All those silly little games in the dating world are not going to get any attention from us. We’re not going to chase you if you start playing hard-to-get. But you can rest assured that we’re being true to you – we don’t half-ass our relationships.


5.   We appreciate a challenge.

If you find fault in something we do, we want you to tell us – as soon as possible. We realize that you can’t grow as a person until you’ve identified your weaknesses, and if you point them out to us, we can identify them faster.


6.   We won’t hesitate to challenge you, either.

We will make you question your beliefs, probably as often as possible. It’s not meant to be mean, and it shouldn’t be taken the wrong way – we’re just trying to understand why you feel the way you do.


7.    We want to hear what you have to say.

We might talk a lot (sometimes), but we’d love it if you talked more, too. We’re interested in your opinions, your thoughts, your feelings… All of that. We want to soak it all in and understand you, inside and out.

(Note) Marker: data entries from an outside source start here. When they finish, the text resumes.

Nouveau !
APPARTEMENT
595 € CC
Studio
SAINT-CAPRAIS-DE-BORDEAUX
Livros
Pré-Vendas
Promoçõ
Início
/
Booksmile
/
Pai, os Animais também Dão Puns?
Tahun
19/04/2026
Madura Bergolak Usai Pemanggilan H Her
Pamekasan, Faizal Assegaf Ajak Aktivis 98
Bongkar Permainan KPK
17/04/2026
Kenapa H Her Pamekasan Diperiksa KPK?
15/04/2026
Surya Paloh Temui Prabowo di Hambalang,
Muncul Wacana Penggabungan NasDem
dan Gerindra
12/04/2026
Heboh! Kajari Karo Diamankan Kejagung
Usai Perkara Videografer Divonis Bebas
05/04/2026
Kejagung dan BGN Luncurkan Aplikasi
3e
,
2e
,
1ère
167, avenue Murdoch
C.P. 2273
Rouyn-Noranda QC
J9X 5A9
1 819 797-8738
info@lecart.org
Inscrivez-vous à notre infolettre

8.   We’re usually a good judge of character…

We notice a lot of the little clues that most people don’t notice. We can tell, at a quick glance, if you’ve been biting the skin around your nails (which is an indicator of stress). We can tell if you’ve suddenly changed your behavior to match your mood, and we can usually predict a problem before it becomes a problem.

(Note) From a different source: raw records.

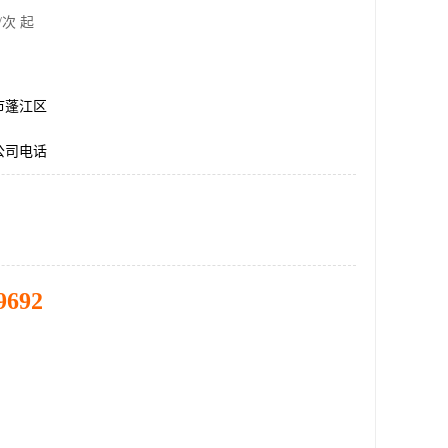
/次 起
市蓬江区
公司电话
9692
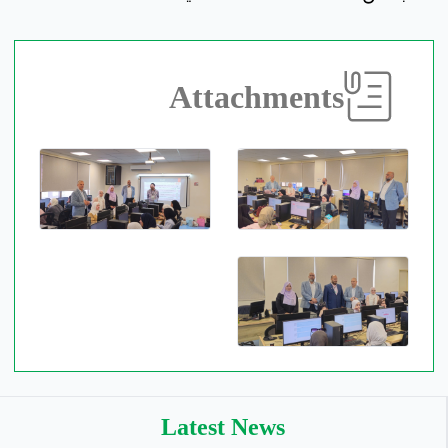
Attachments
Latest News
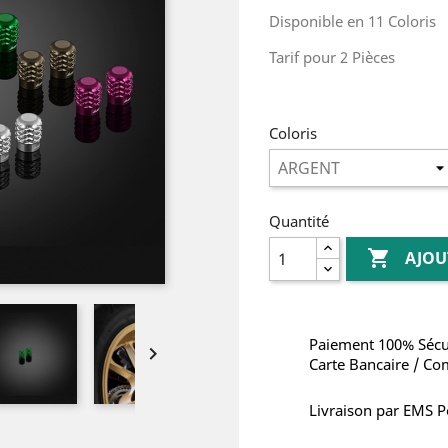
Disponible en 11 Coloris
Tarif pour 2 Pièces
Coloris
Quantité

AJOU
Paiement 100% Sécu

Carte Bancaire / Co
Livraison par EMS P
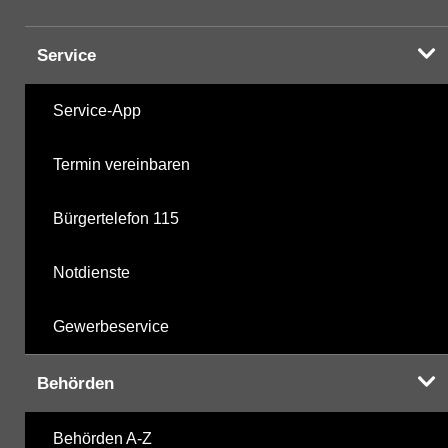
Service
Service-App
Termin vereinbaren
Bürgertelefon 115
Notdienste
Gewerbeservice
Behörden
Behörden A-Z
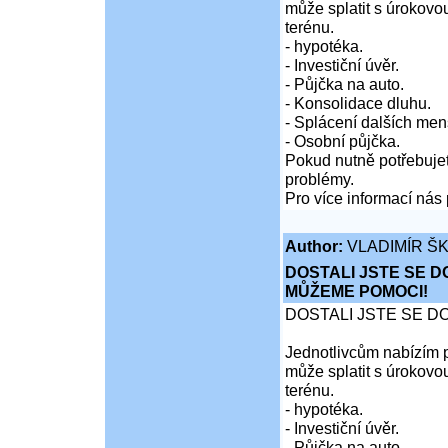
může splatit s úrokovo
terénu.
- hypotéka.
- Investiční úvěr.
- Půjčka na auto.
- Konsolidace dluhu.
- Splácení dalších men
- Osobní půjčka.
Pokud nutně potřebujet
problémy.
Pro více informací nás 
Author:
VLADIMÍR Š
DOSTALI JSTE SE D
MŮŽEME POMOCI!
DOSTALI JSTE SE D
Jednotlivcům nabízím p
může splatit s úrokovo
terénu.
- hypotéka.
- Investiční úvěr.
- Půjčka na auto.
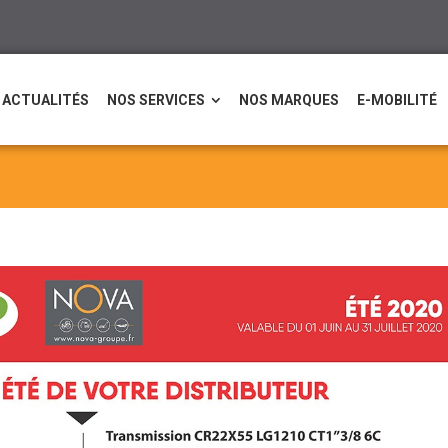
ACTUALITÉS
NOS SERVICES
NOS MARQUES
E-MOBILITÉ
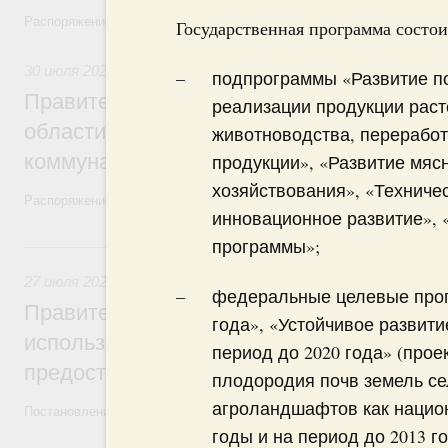
Распоряжение от 27 июля 2026 года №1979-р, распоряжение от 30 и
Государственная программа состо
30 июля 2026
,
Жилищно-коммунальное хозяйство
подпрограммы «Развитие по
Правительство выделило финансировани
реализации продукции раст
области на поддержку предприятий жил
животноводства, переработ
коммунального хозяйства
продукции», «Развитие мяс
хозяйствования», «Техниче
Распоряжение от 29 июля 2026 года №2021-р
инновационное развитие», 
программы»;
27 июля, понедельник
27 июля 2026
,
Государственные и муниципальные услуги
федеральные целевые прог
Правительство утвердило параметры эк
года», «Устойчивое развити
использованию платёжных карт «Мир» д
период до 2020 года» (прое
предоставления отдельных мер соцзащи
плодородия почв земель се
агроландшафтов как национ
Постановление от 18 июля 2026 года №914
годы и на период до 2013 г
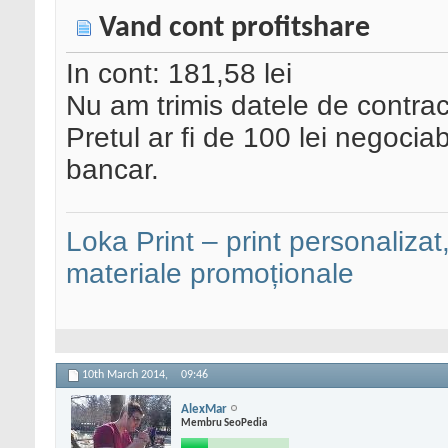
Vand cont profitshare
In cont: 181,58 lei
Nu am trimis datele de contrac
Pretul ar fi de 100 lei negociab
bancar.
Loka Print – print personalizat,
materiale promoționale
10th March 2014,
09:46
AlexMar
Membru SeoPedia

9.   …but it’s devastating when we get it wrong.

We’re not too great about being proved wrong under normal circumstances, but when we trust our intuition and it fails us, it’s a special brand of pain for us. If you let us down, after we drop our walls for you, we’re going to evaluate it for a long time afterwards.


10. Empathy comes naturally for us, and we forget that’s not the case for everyone.

We’re so used to seeing both sides of every story, it’s sometimes hard to remember that’s not a skill for everyone. Be patient with us, and remind us that you can’t read our minds.


11. We really do accept you – so don’t screw it up.

When you’re in love with an emotionally intelligent woman, chances are, she’ll know more about you than you think she does. We’re good at seeing past the flaws because we’re more focused on the bigger picture. Try to make sure it’s a pretty picture for us, and we’ll be yours forever.